• **Task instructions**
Only a number is expected: how many lines in the entries that follow contain the word "index"?

Body or hand keypoint data
········

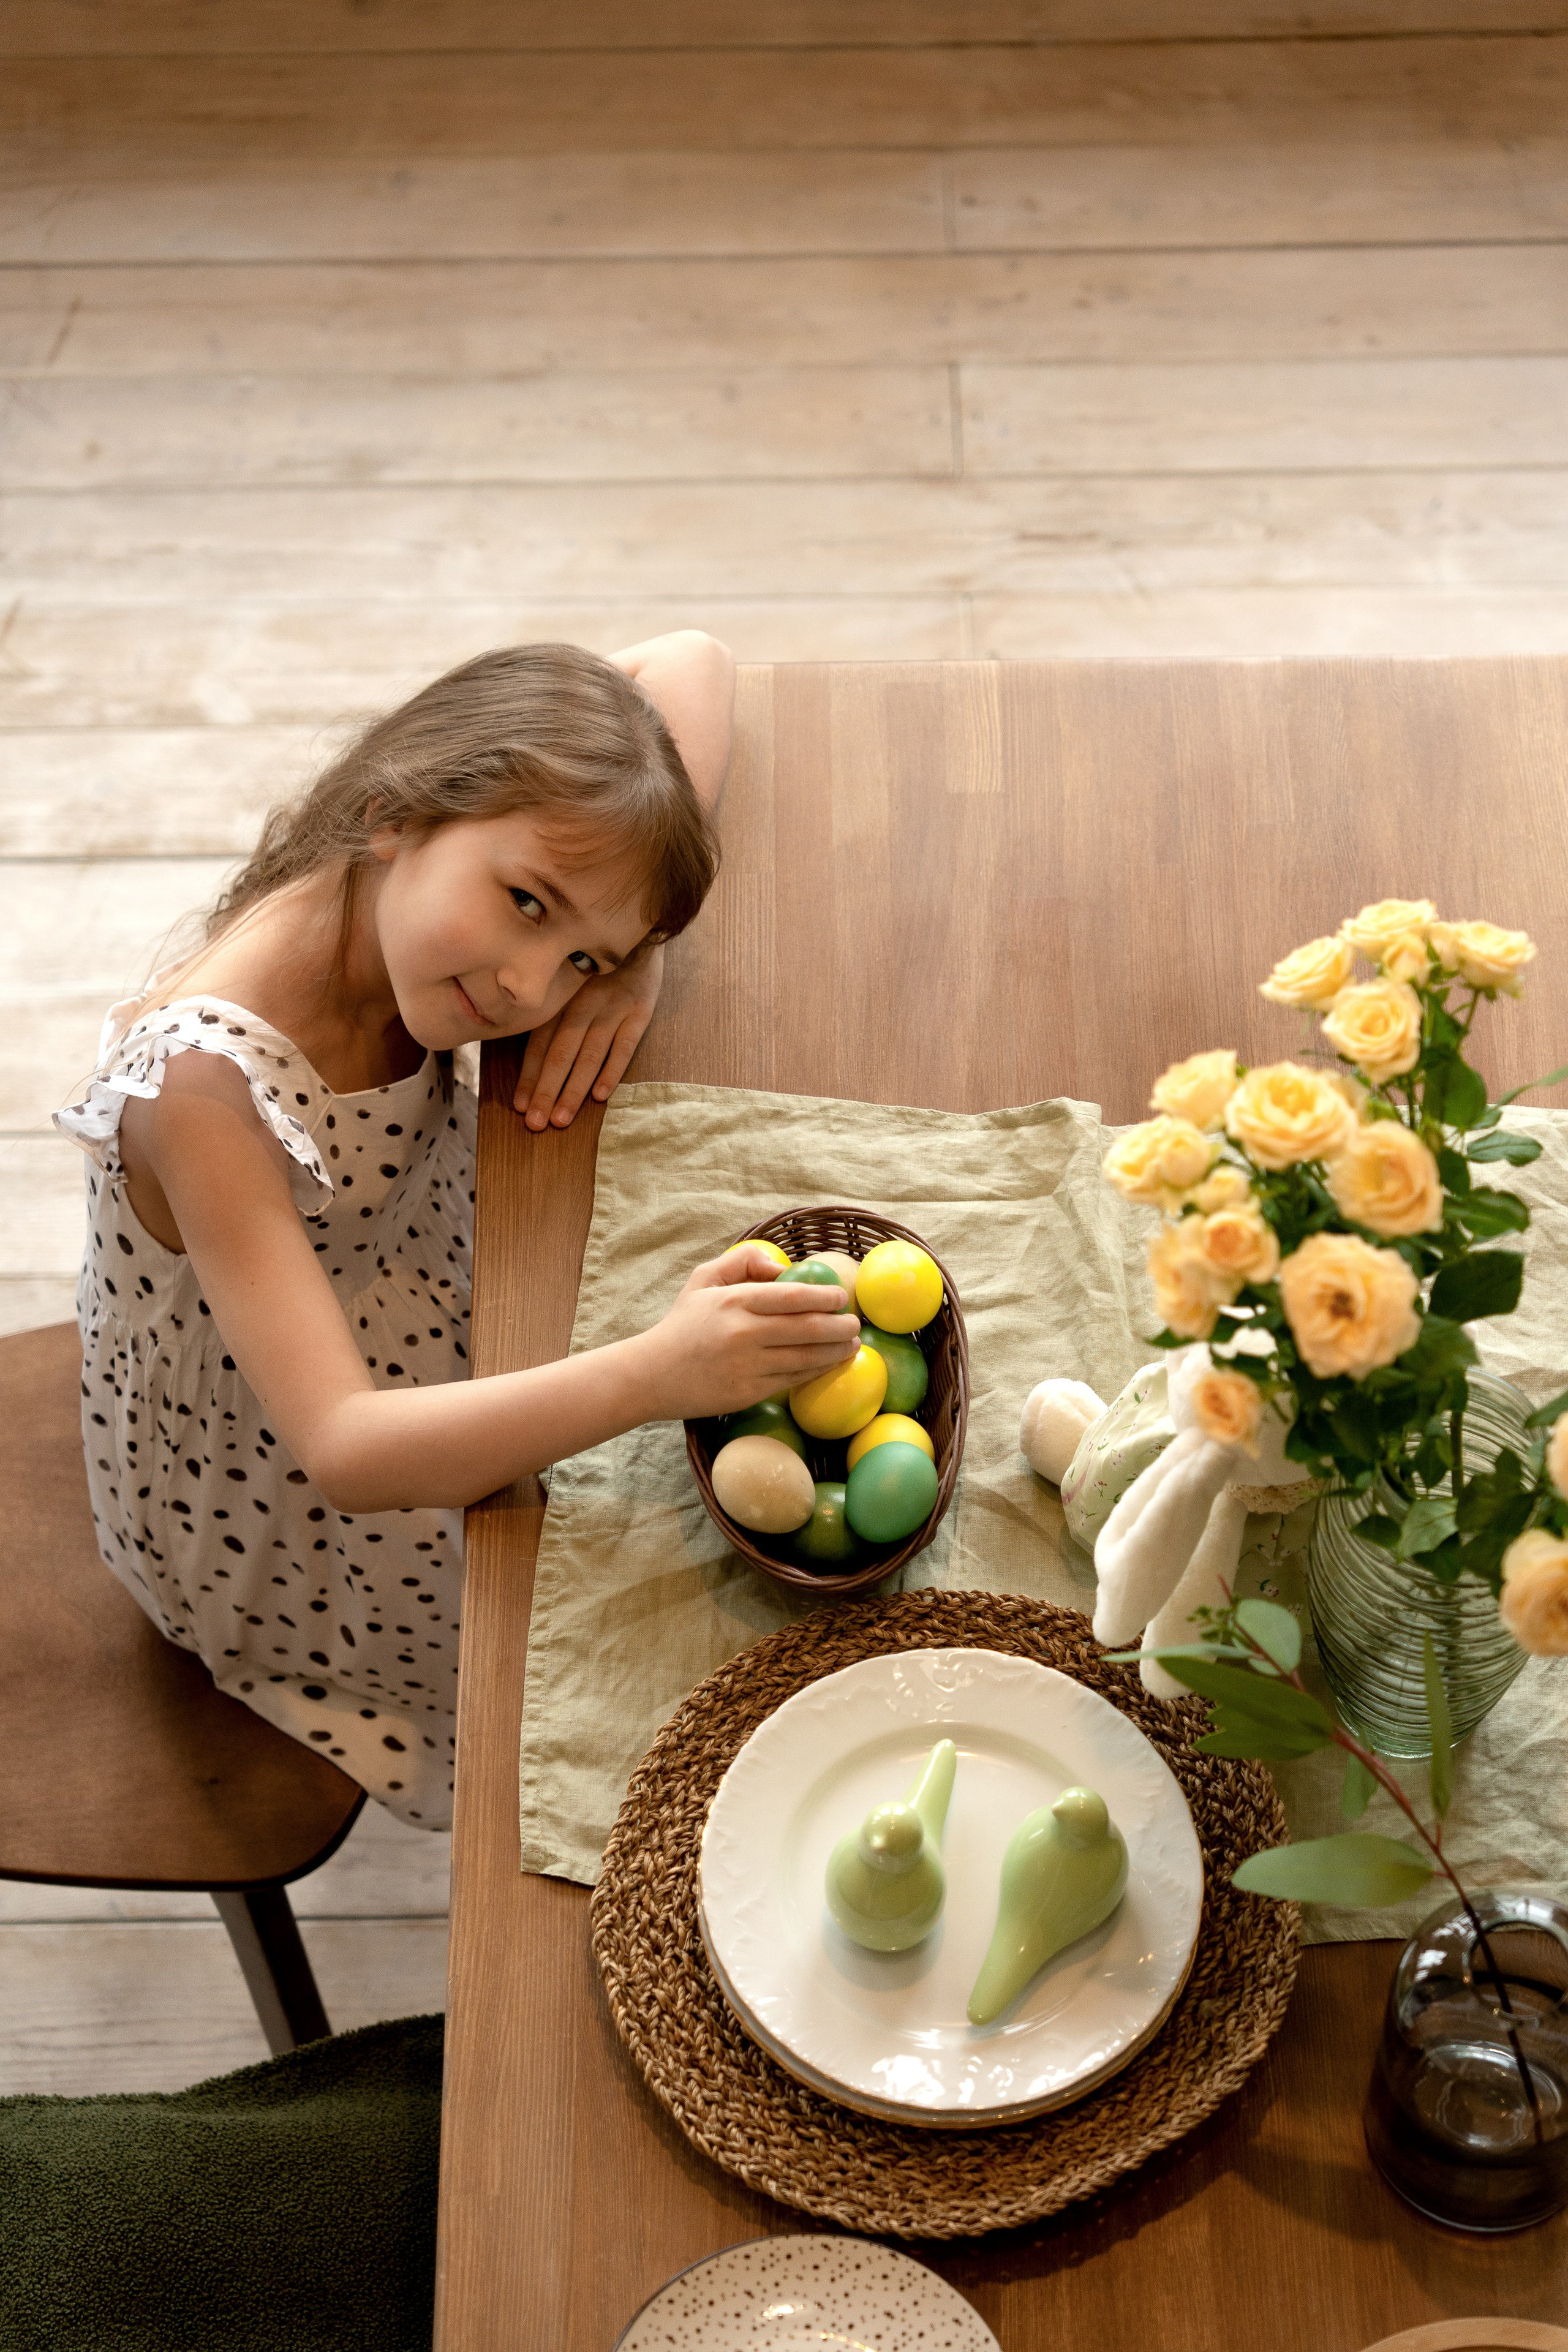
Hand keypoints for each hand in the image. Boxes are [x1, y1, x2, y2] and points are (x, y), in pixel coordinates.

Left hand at [513, 945, 664, 1130]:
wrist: (639, 928)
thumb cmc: (594, 960)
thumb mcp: (566, 973)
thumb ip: (550, 1004)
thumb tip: (524, 1047)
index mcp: (560, 996)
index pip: (540, 1042)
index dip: (530, 1075)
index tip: (520, 1105)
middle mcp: (583, 1002)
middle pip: (561, 1053)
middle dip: (547, 1090)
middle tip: (536, 1123)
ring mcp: (612, 1006)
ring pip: (590, 1054)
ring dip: (574, 1089)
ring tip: (562, 1118)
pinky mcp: (641, 1009)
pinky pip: (625, 1045)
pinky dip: (612, 1070)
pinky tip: (600, 1096)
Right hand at [636, 1245, 860, 1421]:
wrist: (651, 1375)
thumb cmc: (682, 1324)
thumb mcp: (703, 1280)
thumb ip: (741, 1262)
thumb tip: (783, 1266)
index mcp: (735, 1301)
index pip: (792, 1296)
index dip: (825, 1297)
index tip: (842, 1297)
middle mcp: (744, 1333)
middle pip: (807, 1328)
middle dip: (839, 1325)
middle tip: (855, 1323)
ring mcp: (748, 1366)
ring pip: (805, 1357)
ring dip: (836, 1351)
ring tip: (852, 1344)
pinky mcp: (748, 1393)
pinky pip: (792, 1380)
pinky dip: (816, 1371)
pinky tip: (830, 1363)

········

• **Output for this exercise**
8